Norge au Trident : le chemin du nord

L’auteur, metteur en scène et acteur Kevin McCoy revient au théâtre du Trident du 3 au 28 mars pour sa nouvelle création autobiographique : Norge.

Arthur Paquet-Desilets 

Norge, c’est la Norvège, pays d’où la grand-mère de McCoy a émigré en 1919 pour une raison inconnue. Américain de naissance, fils de parents qui n’ont jamais vu ce pays, l’auteur est fasciné par la quête de ses origines. Saisissant l’opportunité de s’y rendre, il traverse le pays pour visiter le petit village qui a vu naître son aïeule. Dans une narration ponctuée de traits d’esprit et de réflexions sur l’immigration, le nord et sur le Québec, McCoy raconte son aventure et profite de l’occasion pour introduire les grands noms de la culture norvégienne comme Munch, Ibsen et Grieg. C’est aussi l’opportunité de décrire cette autre nordicité européenne.

De retour au Québec, McCoy poursuit ses recherches pour se lier à sa famille perdue, mais la trame de fond change. L’auteur nous familiarise avec ses problèmes de santé et avec la maladie d’Alzheimer qui frappe ses deux parents au même moment. Il nous raconte leur fin de vie et leurs discussions tragi-comiques.

On peut se questionner à savoir si l’artiste parvient à transmettre son «aventure». Pour fascinante que soit la perspective de plonger au cœur d’un pays comme la Norvège, on est plutôt surpris de l’écouter nous décrire sa chambre d’hôtel et ses investigations à la bibliothèque pour trouver un petit village reclus.
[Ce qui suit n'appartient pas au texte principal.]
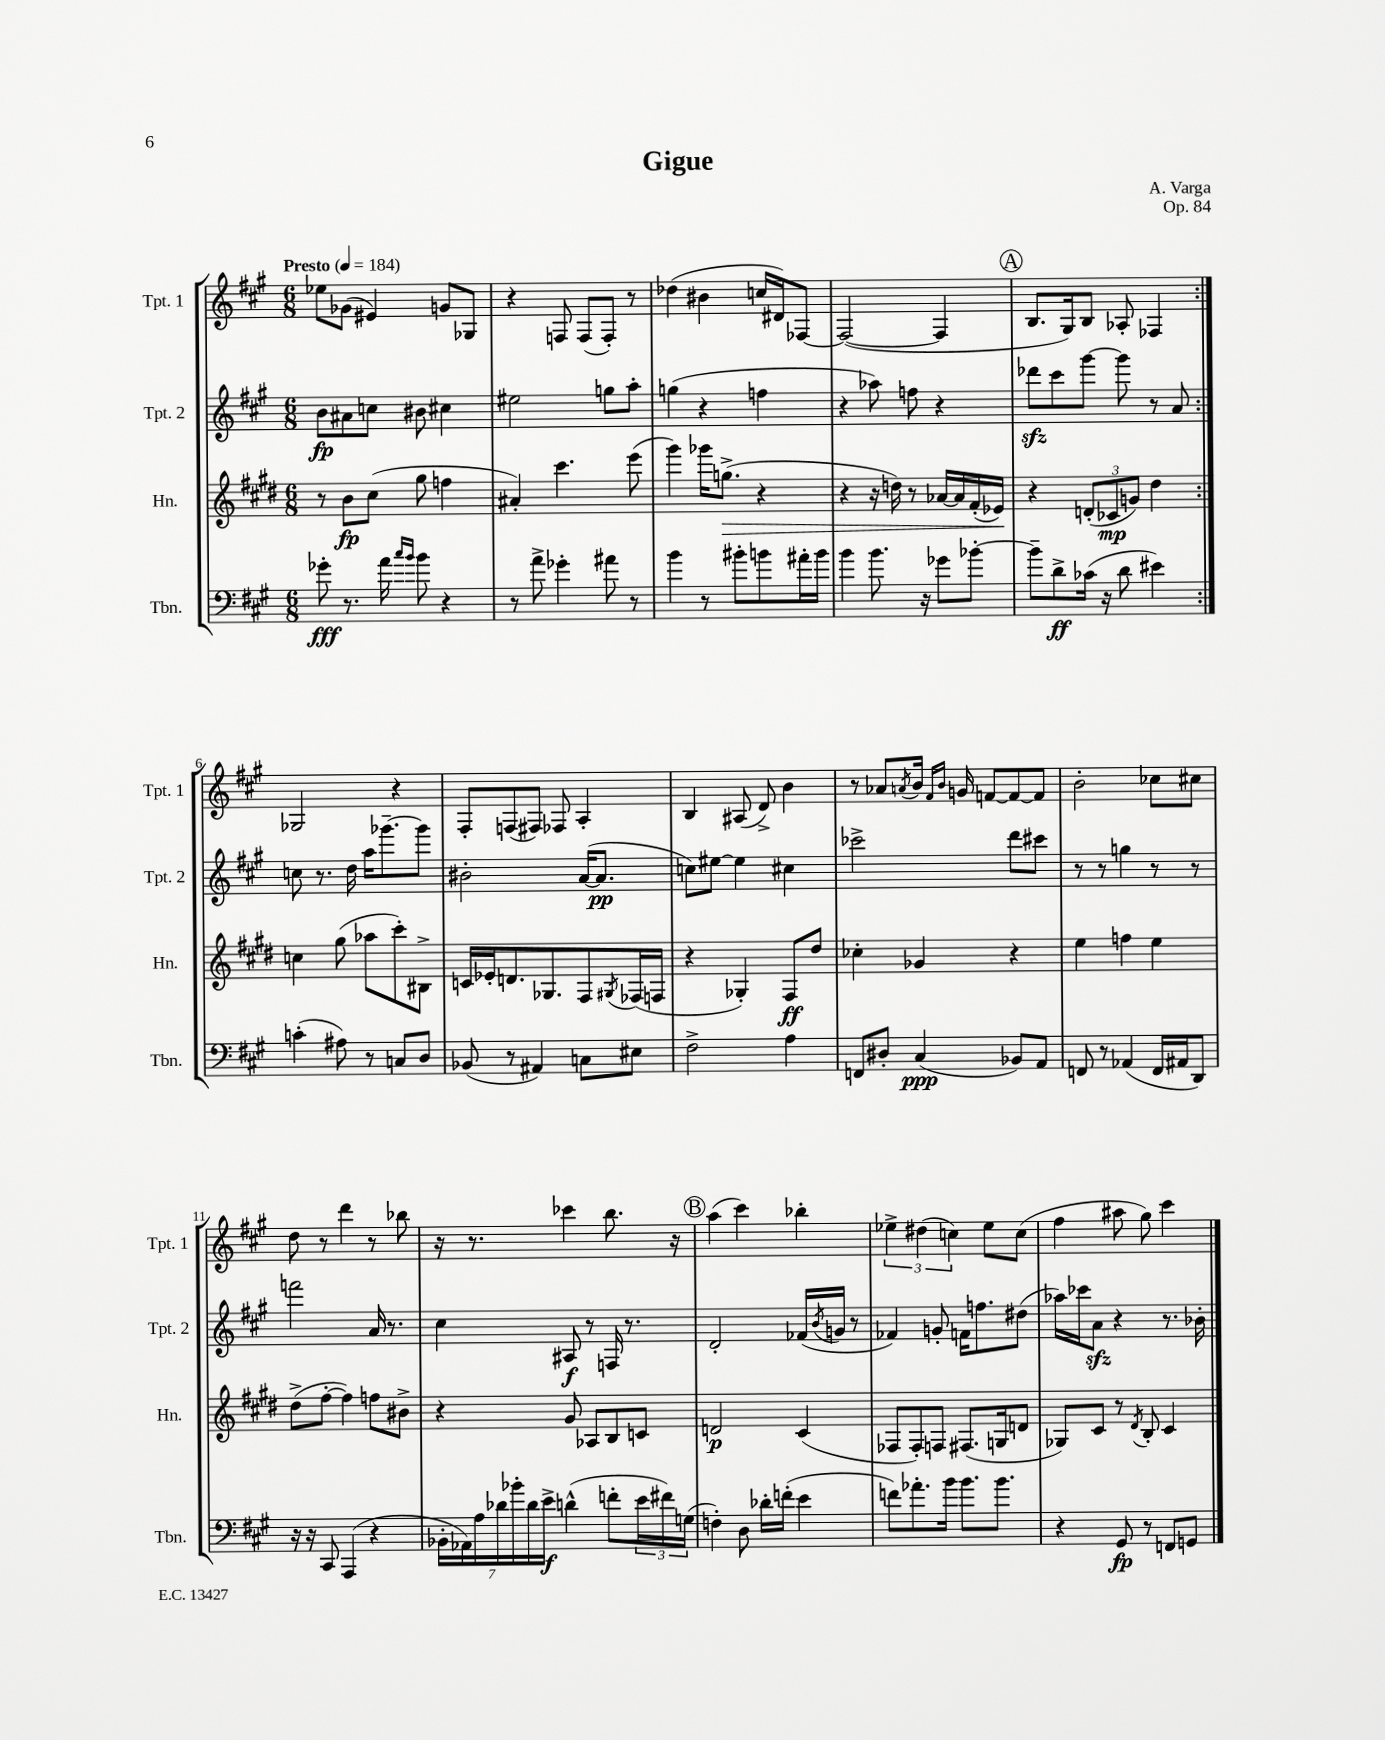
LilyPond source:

On reprochera peut-être aussi la mise en scène un peu facile de la pièce. L’acteur joue très peu avec les éléments de décors, utilisant plutôt un écran projetant paysages, artefacts, peintures et photos d’une qualité discutable. En contrepartie, la présence sur scène de la pianiste Esther Charron jouant discrètement des œuvres de Grieg donne certainement une profondeur remarquable à l’exposition. Cette trame musicale pénètre l’auditeur de l’ambiance norvégienne que cherche à rendre McCoy un peu maladroitement avec ses photos de gratte-ciels à Oslo. La récitation d’un poème de Nelligan en norvégien ou encore une réinterprétation du fameux Cri de Munch à l’aune des attentats d’Oslo sont toutefois d’intéressants ajouts à l’œuvre.

Pour faire justice à la pièce, il faut savoir que McCoy travaille le «théâtre documentaire». Norge, c’est plutôt un témoignage, une histoire très personnelle qu’une tragédie grecque. C’est dans cette perspective que la simplicité de l’histoire, des personnages, des décors et des costumes s’insère. Jouant sa propre histoire, l’acteur apparaît d’ailleurs très sincère et fort sympathique particulièrement lors de ses discussions avec sa mère mourante. Trop intime ? Il faut avouer que le courant ne passe pas toujours entre l’artiste et le spectateur et que sa vie privée, dans ce qu’elle a d’«extraordinaire», nous apparaît, à nous, un peu ordinaire.